Task to carry out:
Begin at the top of the entries below and write out every line through the one containing "День 4: Сафари в Читване", excluding pictures.
(Entries provided Opens)
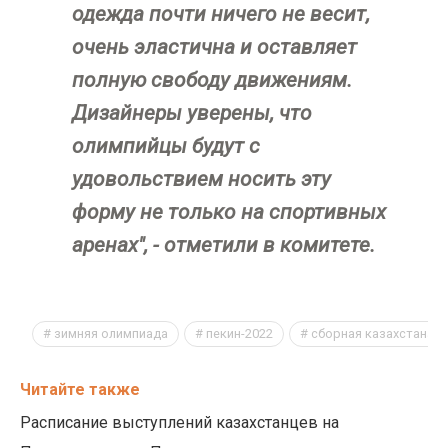
одежда почти ничего не весит,
очень эластична и оставляет
полную свободу движениям.
Дизайнеры уверены, что
олимпийцы будут с
удовольствием носить эту
форму не только на спортивных
аренах", - отметили в комитете.
зимняя олимпиада
пекин-2022
сборная казахстана
Читайте также
Расписание выступлений казахстанцев на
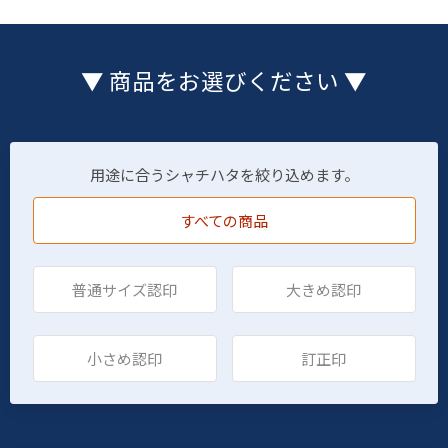
▼ 商品をお選びください ▼
用途に合うシャチハタを絞り込めます。
すべての商品
普通サイズ認印
大きめ認印
小さめ認印
訂正印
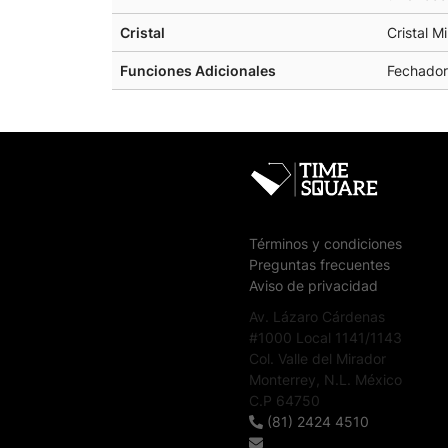
Cristal
Cristal M
Funciones Adicionales
Fechador
Términos y condiciones
Preguntas frecuentes
Aviso de privacidad
Av. Lázaro Cárdenas
#1000 Local 1141/1143
Col. Valle del Mirador
Monterrey, N.L. México
C.P 64750
(81) 2424 4510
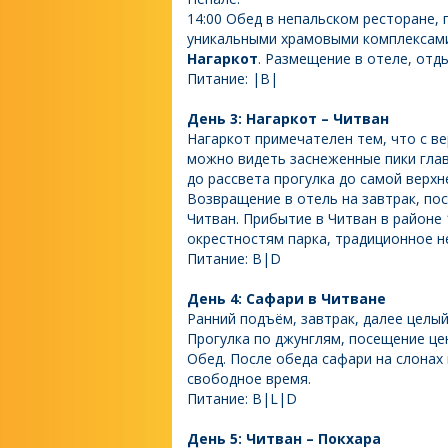
14:00 Обед в непальском ресторане, 
уникальными храмовыми комплексами.
Нагаркот
. Размещение в отеле, отды
Питание: |B|
День 3: Нагаркот – Читван
Нагаркот примечателен тем, что с в
можно видеть заснеженные пики глав
до рассвета прогулка до самой верхн
Возвращение в отель на завтрак, по
Читван. Прибытие в Читван в районе 
окрестностям парка, традиционное н
Питание: B|D
День 4: Сафари в Читване
Ранний подъём, завтрак, далее целый
Прогулка по джунглям, посещение цен
Обед. После обеда сафари на слонах 
свободное время.
Питание: B|L|D
День 5: Читван – Покхара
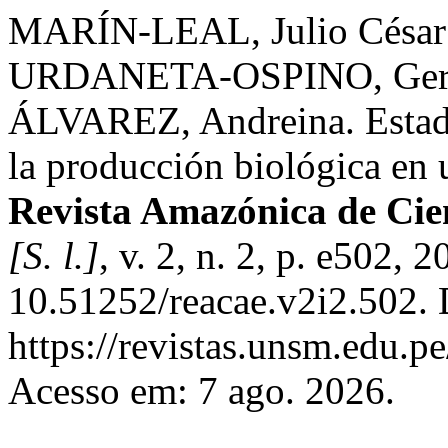
MARÍN-LEAL, Julio César
URDANETA-OSPINO, Ger
ÁLVAREZ, Andreina. Estado 
la producción biológica en 
Revista Amazónica de Cie
[S. l.]
, v. 2, n. 2, p. e502, 
10.51252/reacae.v2i2.502. 
https://revistas.unsm.edu.p
Acesso em: 7 ago. 2026.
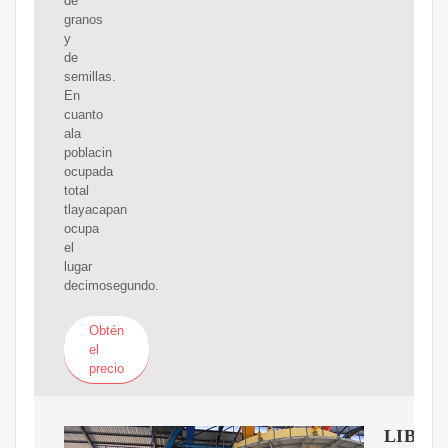
de
granos
y
de
semillas.
En
cuanto
ala
poblacin
ocupada
total
tlayacapan
ocupa
el
lugar
decimosegundo.
Obtén
el
precio
LIBBA,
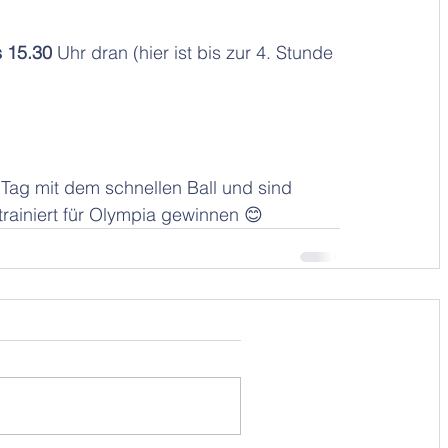
s 15.30
 Uhr dran (hier ist bis zur 4. Stunde 
 Tag mit dem schnellen Ball und sind 
rainiert für Olympia gewinnen 😊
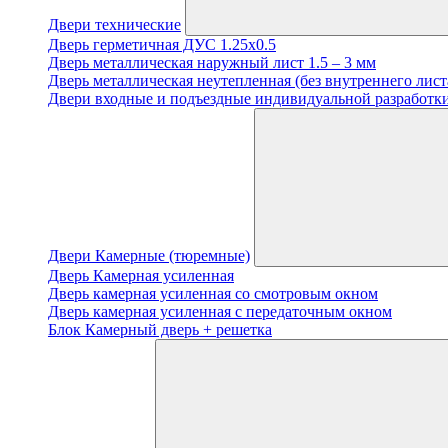
Двери технические
Дверь герметичная ДУС 1.25х0.5
Дверь металлическая наружный лист 1.5 – 3 мм
Дверь металлическая неутепленная (без внутреннего лист
Двери входные и подъездные индивидуальной разработки
Двери Камерные (тюремные)
Дверь Камерная усиленная
Дверь камерная усиленная со смотровым окном
Дверь камерная усиленная с передаточным окном
Блок Камерный дверь + решетка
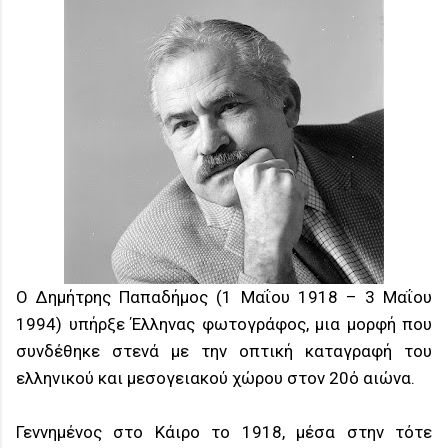
Ο Δημήτρης Παπαδήμος (1 Μαΐου 1918 – 3 Μαΐου
1994) υπήρξε Έλληνας φωτογράφος, μια μορφή που
συνδέθηκε στενά με την οπτική καταγραφή του
ελληνικού και μεσογειακού χώρου στον 20ό αιώνα.
Γεννημένος στο Κάιρο το 1918, μέσα στην τότε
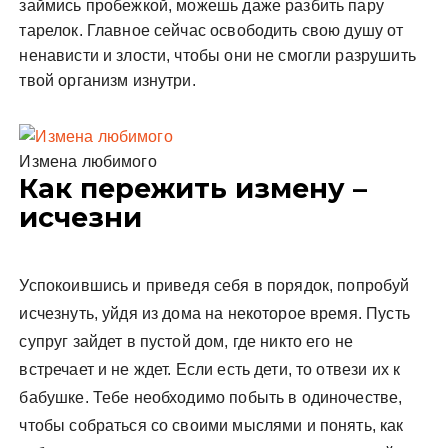
займись пробежкой, можешь даже разбить пару
тарелок. Главное сейчас освободить свою душу от
ненависти и злости, чтобы они не смогли разрушить
твой организм изнутри.
Измена любимого
Как пережить измену –
исчезни
Успокоившись и приведя себя в порядок, попробуй
исчезнуть, уйдя из дома на некоторое время. Пусть
супруг зайдет в пустой дом, где никто его не
встречает и не ждет. Если есть дети, то отвези их к
бабушке. Тебе необходимо побыть в одиночестве,
чтобы собраться со своими мыслями и понять, как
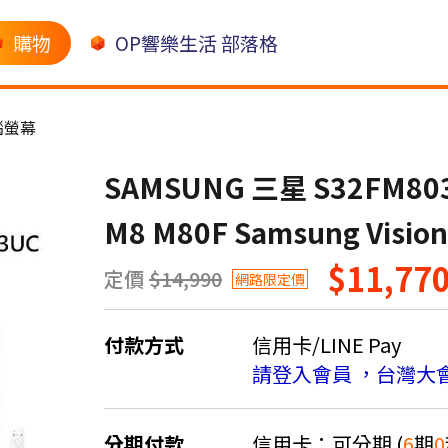
購物
OP響樂生活 部落格
腦螢幕
SAMSUNG 三星 S32FM8
M8 M80F Samsung Vision
$11,77
定價
$14,990
網路限定價
付款方式
信用卡/LINE Pay
請登入會員 ，台灣大
分期付款
信用卡：可分期 (
6
期
0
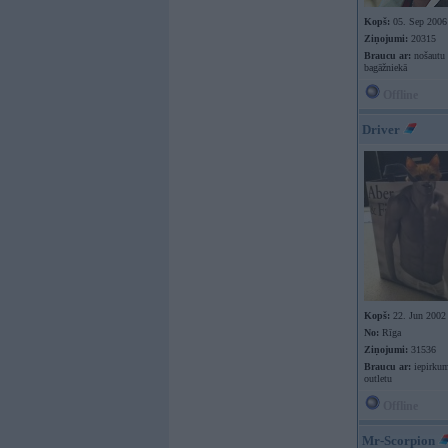
Kopš:
05. Sep 2006
Ziņojumi:
20315
Braucu ar:
nošautu
bagāžniekā
Offline
Driver
Kopš:
22. Jun 2002
No:
Rīga
Ziņojumi:
31536
Braucu ar:
iepirkum
outletu
Offline
Mr-Scorpion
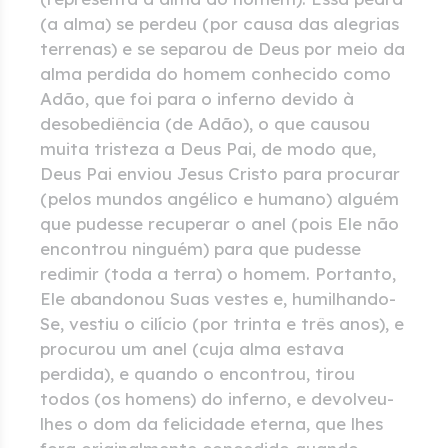
(a alma) se perdeu (por causa das alegrias
terrenas) e se separou de Deus por meio da
alma perdida do homem conhecido como
Adão, que foi para o inferno devido à
desobediência (de Adão), o que causou
muita tristeza a Deus Pai, de modo que,
Deus Pai enviou Jesus Cristo para procurar
(pelos mundos angélico e humano) alguém
que pudesse recuperar o anel (pois Ele não
encontrou ninguém) para que pudesse
redimir (toda a terra) o homem. Portanto,
Ele abandonou Suas vestes e, humilhando-
Se, vestiu o cilício (por trinta e três anos), e
procurou um anel (cuja alma estava
perdida), e quando o encontrou, tirou
todos (os homens) do inferno, e devolveu-
lhes o dom da felicidade eterna, que lhes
(Entries provided Closes)
Answer to this exercise:
одежда почти ничего не весит,
очень эластична и оставляет
полную свободу движениям.
Дизайнеры уверены, что
олимпийцы будут с
удовольствием носить эту
форму не только на спортивных
аренах", - отметили в комитете.
зимняя олимпиада
пекин-2022
сборная казахстана
Читайте также
Расписание выступлений казахстанцев на
▼ 商品をお選びください ▼
用途に合うシャチハタを絞り込めます。
すべての商品
普通サイズ認印
大きめ認印
小さめ認印
訂正印
Cristal
Cristal M
Funciones Adicionales
Fechador
Términos y condiciones
Preguntas frecuentes
Aviso de privacidad
Av. Lázaro Cárdenas
#1000 Local 1141/1143
Col. Valle del Mirador
Monterrey, N.L. México
C.P 64750
(81) 2424 4510
14:00 Обед в непальском ресторане, 
уникальными храмовыми комплексами.
Нагаркот
. Размещение в отеле, отды
Питание: |B|
День 3: Нагаркот – Читван
Нагаркот примечателен тем, что с в
можно видеть заснеженные пики глав
до рассвета прогулка до самой верхн
Возвращение в отель на завтрак, по
Читван. Прибытие в Читван в районе 
окрестностям парка, традиционное н
Питание: B|D
День 4: Сафари в Читване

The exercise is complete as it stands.